LVS
lvs-users
Google
 
Web LinuxVirtualServer.org

RE: Keepalived vrrp problem

To: "LinuxVirtualServer.org users mailing list." <lvs-users@xxxxxxxxxxxxxxxxxxxxxx>
Subject: RE: Keepalived vrrp problem
From: "Shaun Mccullagh" <Shaun.Mccullagh@xxxxx>
Date: Fri, 16 Feb 2007 00:07:59 +0100
Couple of suggestions:
 
You don't need /usr/local/bin/keepalived-transition.sh. Keepalive adds 
10.1.1.110/24 on the node when it transistions to Master by default. The 
notify_* scripts are intended for other things.

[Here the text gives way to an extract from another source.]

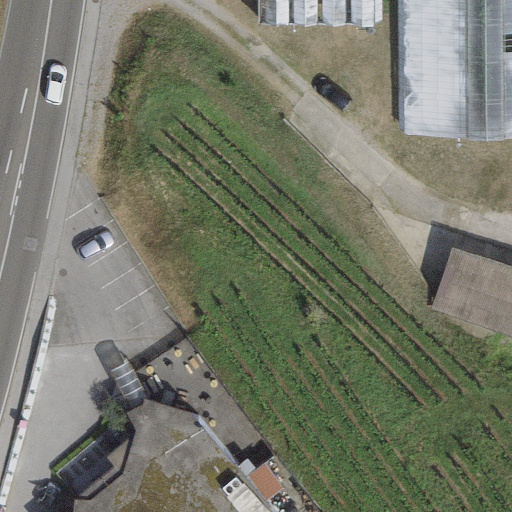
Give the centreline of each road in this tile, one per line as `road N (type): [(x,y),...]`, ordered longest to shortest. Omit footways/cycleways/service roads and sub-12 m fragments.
road 1 (track): [(511,216),(357,165),(174,0)]
road 2 (secondary): [(0,209),(51,0)]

Try increasing advert_int to 5 and garp_master_delay  to 5

Also AH authentication does not work well with sync_groups, use auth_type PASS. 
 
In fact, in your config you do not need a sync_group as you only have one 
vrrp_instance
 
I would like to reaasure you that the latest few releases of KL (and even 
before) are very stable and reliable
 
HTH
 
Shaun
 
 
________________________________

From: lvs-users-bounces+shaun.mccullagh=xb.nl@xxxxxxxxxxxxxxxxxxxxxx on behalf 
of Sal Tepedino
Sent: Thu 15/02/2007 23:43
To: lvs-users@xxxxxxxxxxxxxxxxxxxxxx
Subject: Keepalived vrrp problem



Alright... this is driving me nuts and countless searches have turned up
tons of help, but no solution.

Here's the situation: I have 2 directors set up as localnode (No actual
realservers). That all seems to work perfectly.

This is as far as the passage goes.